## Records provided
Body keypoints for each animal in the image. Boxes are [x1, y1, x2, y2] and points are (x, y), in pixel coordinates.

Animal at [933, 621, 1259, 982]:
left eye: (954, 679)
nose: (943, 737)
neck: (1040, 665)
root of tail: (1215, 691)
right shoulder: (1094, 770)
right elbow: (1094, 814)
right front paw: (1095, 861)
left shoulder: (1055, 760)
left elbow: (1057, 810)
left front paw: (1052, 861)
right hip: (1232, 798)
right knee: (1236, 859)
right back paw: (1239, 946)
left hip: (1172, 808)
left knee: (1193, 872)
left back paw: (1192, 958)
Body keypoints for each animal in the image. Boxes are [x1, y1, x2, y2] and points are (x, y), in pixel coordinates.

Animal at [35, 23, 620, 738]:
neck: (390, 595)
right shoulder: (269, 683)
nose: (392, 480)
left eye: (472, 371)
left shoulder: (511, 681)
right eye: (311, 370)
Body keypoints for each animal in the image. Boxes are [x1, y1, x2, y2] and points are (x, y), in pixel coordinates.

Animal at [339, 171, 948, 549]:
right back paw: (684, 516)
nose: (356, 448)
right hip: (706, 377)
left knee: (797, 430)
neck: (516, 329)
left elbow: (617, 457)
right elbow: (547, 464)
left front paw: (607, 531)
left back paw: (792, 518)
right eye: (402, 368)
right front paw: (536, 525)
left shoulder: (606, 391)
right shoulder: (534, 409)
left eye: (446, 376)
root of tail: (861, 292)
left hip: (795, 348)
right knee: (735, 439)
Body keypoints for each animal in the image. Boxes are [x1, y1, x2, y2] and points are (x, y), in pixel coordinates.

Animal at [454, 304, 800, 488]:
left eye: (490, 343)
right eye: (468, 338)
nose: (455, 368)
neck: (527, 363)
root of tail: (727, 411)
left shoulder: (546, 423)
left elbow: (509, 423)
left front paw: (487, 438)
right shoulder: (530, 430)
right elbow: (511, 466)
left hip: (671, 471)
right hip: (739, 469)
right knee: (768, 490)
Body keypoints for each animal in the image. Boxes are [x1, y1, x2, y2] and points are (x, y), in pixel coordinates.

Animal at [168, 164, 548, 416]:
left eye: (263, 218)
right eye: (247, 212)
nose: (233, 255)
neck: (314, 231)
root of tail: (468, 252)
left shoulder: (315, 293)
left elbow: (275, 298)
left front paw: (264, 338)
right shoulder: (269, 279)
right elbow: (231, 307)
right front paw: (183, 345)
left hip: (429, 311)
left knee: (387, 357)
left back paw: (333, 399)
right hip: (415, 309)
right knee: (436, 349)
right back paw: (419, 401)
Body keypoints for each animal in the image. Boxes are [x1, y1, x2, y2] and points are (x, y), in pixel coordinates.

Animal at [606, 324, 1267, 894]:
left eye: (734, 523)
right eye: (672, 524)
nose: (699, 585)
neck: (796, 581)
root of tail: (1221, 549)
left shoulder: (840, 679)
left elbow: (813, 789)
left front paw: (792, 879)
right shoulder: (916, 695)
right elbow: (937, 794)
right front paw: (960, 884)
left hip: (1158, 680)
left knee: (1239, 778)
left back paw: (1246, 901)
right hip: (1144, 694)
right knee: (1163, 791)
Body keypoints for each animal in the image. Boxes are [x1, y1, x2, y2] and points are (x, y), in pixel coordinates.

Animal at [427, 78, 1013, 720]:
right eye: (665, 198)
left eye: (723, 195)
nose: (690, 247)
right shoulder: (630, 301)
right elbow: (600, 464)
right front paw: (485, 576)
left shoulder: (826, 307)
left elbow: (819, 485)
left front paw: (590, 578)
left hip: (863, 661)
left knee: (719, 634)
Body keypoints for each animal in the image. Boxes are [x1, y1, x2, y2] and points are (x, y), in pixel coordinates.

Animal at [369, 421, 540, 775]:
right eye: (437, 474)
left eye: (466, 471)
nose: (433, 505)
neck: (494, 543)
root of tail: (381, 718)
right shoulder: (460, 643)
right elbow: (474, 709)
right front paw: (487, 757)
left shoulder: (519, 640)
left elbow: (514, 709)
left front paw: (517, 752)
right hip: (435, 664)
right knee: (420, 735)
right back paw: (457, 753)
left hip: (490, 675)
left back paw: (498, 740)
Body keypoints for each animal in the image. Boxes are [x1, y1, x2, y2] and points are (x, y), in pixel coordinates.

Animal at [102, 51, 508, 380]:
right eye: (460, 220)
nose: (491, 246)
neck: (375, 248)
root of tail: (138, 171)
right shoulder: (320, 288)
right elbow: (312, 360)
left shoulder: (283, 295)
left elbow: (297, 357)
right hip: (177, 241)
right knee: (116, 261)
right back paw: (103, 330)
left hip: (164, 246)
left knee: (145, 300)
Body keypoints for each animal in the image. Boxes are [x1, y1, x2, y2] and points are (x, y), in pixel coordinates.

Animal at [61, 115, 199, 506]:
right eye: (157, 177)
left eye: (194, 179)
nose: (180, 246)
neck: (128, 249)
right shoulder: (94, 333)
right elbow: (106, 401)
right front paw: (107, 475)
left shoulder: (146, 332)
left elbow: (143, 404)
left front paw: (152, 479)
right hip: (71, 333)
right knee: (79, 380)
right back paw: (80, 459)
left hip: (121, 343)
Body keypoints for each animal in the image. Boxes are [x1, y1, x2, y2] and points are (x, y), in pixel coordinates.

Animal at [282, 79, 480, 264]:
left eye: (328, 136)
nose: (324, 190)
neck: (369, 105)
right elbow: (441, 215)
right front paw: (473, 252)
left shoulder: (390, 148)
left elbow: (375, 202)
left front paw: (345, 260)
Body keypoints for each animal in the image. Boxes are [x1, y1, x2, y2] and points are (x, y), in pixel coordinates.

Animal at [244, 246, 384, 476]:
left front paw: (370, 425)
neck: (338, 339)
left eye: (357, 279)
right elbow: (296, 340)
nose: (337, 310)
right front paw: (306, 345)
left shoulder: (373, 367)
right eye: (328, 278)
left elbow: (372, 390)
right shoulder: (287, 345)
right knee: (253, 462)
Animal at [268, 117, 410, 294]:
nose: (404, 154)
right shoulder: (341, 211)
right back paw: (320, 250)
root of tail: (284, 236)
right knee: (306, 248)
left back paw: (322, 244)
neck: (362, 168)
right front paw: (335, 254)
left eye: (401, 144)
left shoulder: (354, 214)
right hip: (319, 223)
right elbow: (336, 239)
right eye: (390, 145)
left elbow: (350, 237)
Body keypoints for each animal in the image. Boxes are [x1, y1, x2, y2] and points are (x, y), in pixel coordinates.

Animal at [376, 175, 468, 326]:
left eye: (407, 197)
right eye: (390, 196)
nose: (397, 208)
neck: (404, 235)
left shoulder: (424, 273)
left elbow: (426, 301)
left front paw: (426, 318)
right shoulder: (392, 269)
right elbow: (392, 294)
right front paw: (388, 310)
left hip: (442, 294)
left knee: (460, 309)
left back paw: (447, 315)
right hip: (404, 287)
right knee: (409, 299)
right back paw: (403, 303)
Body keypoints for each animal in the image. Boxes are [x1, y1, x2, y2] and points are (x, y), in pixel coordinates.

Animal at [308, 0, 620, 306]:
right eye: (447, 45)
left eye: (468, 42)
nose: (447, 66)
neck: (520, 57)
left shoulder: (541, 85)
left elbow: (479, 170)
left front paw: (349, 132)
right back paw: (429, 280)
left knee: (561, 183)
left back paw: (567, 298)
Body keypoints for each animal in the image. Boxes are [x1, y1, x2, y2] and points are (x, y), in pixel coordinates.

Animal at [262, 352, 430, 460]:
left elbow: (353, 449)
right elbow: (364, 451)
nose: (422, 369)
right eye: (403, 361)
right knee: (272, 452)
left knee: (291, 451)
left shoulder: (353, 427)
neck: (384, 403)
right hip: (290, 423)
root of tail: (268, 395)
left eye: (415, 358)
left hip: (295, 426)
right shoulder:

## Exercise
Among the lines above, find those containing the word "root" and copy each.

## Result for this task
root of tail: (1215, 691)
root of tail: (861, 292)
root of tail: (727, 411)
root of tail: (468, 252)
root of tail: (1221, 549)
root of tail: (381, 718)
root of tail: (138, 171)
root of tail: (284, 236)
root of tail: (268, 395)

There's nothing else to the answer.